Document understanding (Table 1, training-free):

# Qwen3-VL-2B on all 7 document benchmarks
bash scripts/eval_doc.sh Qwen/Qwen3-VL-2B-Instruct

# Qwen3-VL-4B / 8B
bash scripts/eval_doc.sh Qwen/Qwen3-VL-4B-Instruct
bash scripts/eval_doc.sh Qwen/Qwen3-VL-8B-Instruct

# Full baseline (no PixelPrune) for comparison
bash scripts/eval_full_baseline.sh Qwen/Qwen3-VL-2B-Instruct

GUI understanding (Table 2, requires fine-tuned checkpoint):

bash scripts/eval_gui.sh Qwen/Qwen3-VL-2B-Instruct  # or fine-tuned checkpoint path

Custom dataset subset:

bash scripts/eval_doc.sh Qwen/Qwen3-VL-2B-Instruct "DocVQA_VAL OCRBench"

Training

See training/README.md for details.

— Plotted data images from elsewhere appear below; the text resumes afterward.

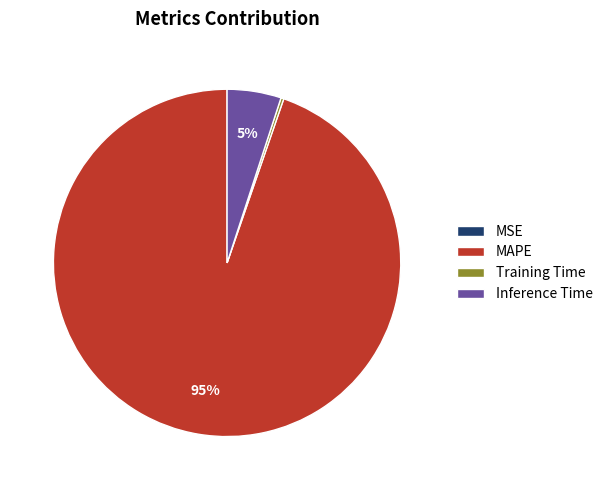

Is there any slice that represents more than half of the pie?

Yes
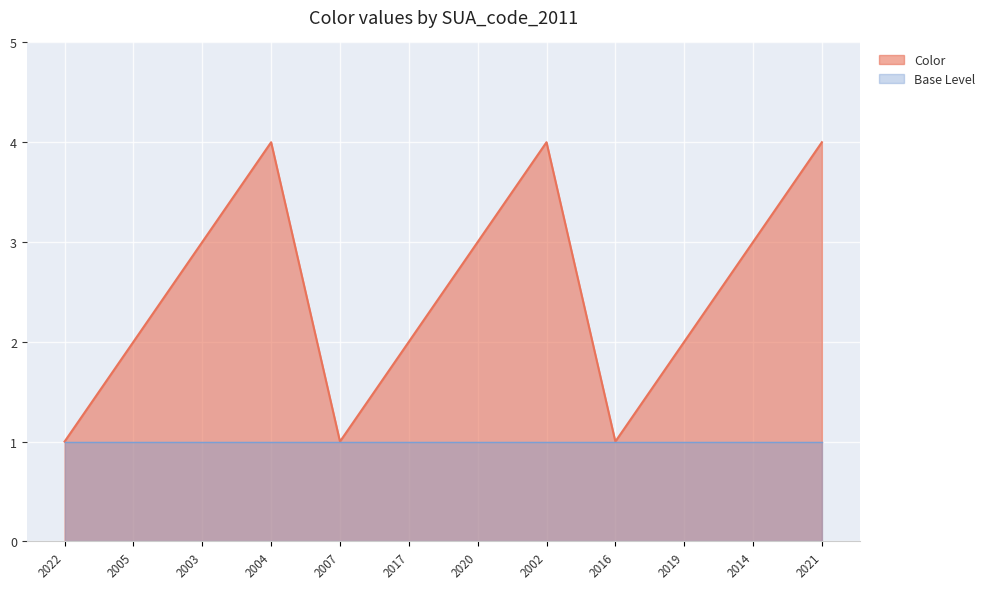

At which label is the value closest to 2?

2005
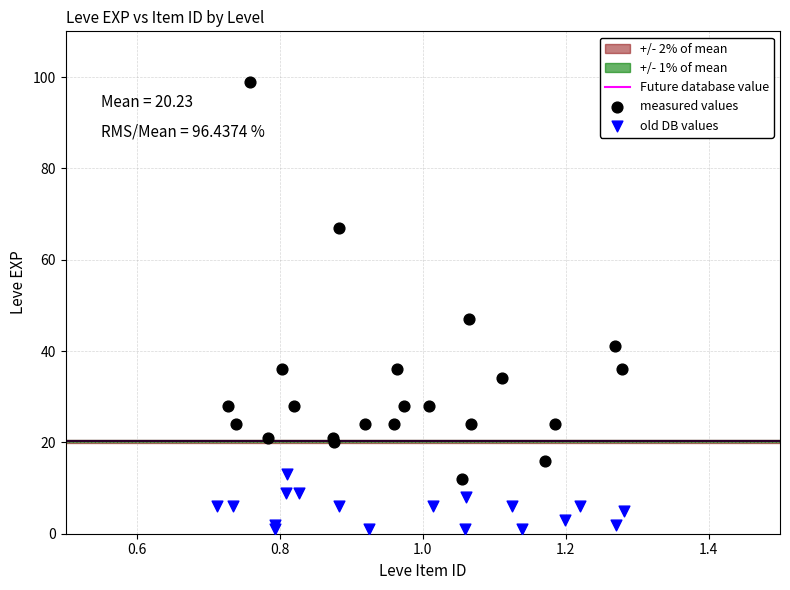

Which series contains the lowest Y value?

old DB values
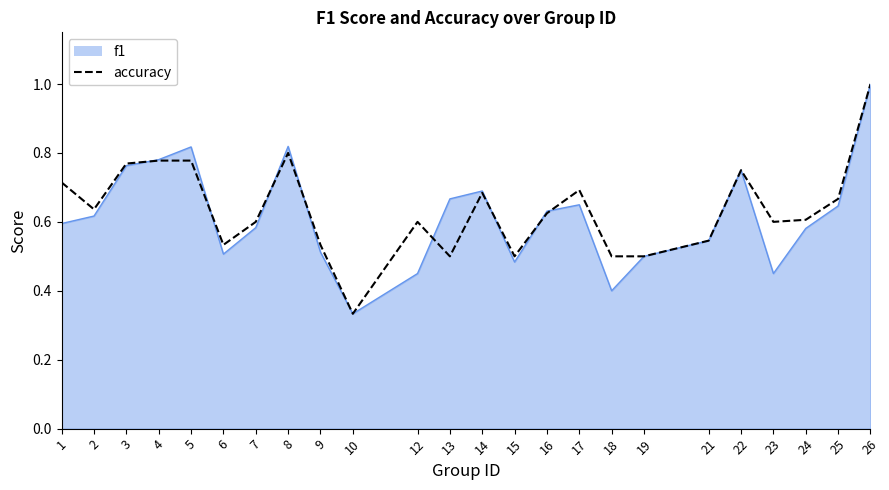

Which series changed the most between 5 and 14?

f1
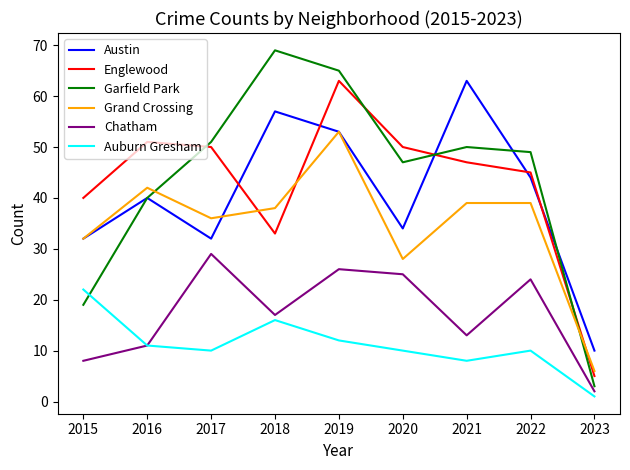

Reading left to right, extract all data points from this chart.

Austin: 2015=32	2016=40	2017=32	2018=57	2019=53	2020=34	2021=63	2022=44	2023=10
Englewood: 2015=40	2016=51	2017=50	2018=33	2019=63	2020=50	2021=47	2022=45	2023=5
Garfield Park: 2015=19	2016=40	2017=51	2018=69	2019=65	2020=47	2021=50	2022=49	2023=3
Grand Crossing: 2015=32	2016=42	2017=36	2018=38	2019=53	2020=28	2021=39	2022=39	2023=6
Chatham: 2015=8	2016=11	2017=29	2018=17	2019=26	2020=25	2021=13	2022=24	2023=2
Auburn Gresham: 2015=22	2016=11	2017=10	2018=16	2019=12	2020=10	2021=8	2022=10	2023=1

Supports both CE and self-distillation (KD) training for Qwen3-VL and Qwen3.5.

cd training
pip install -r requirements.txt

export PIXELPRUNE_ENABLED=true
export PIXELPRUNE_THRESHOLD=0.0

deepspeed --num_gpus 8 train.py \
    --deepspeed_config_path    configs/deepspeed_config.json \
    --training_config_path     configs/training_config.json \
    --task_info_config_path    configs/task_info.json \
    --task_weight_config_path  configs/task_weight.json

Citation

@misc{wang2026pixelprunepixelleveladaptivevisual,
      title={PixelPrune: Pixel-Level Adaptive Visual Token Reduction via Predictive Coding}, 
      author={Nan Wang and Zhiwei Jin and Chen Chen and Haonan Lu},
      year={2026},
      eprint={2604.00886},
      archivePrefix={arXiv},
      primaryClass={cs.CV},
      url={https://arxiv.org/abs/2604.00886}, 
}

Acknowledgements

This work builds on the Qwen3-VL model family. Evaluation is conducted using VLMEvalKit.

License

This project is licensed under the Apache License 2.0.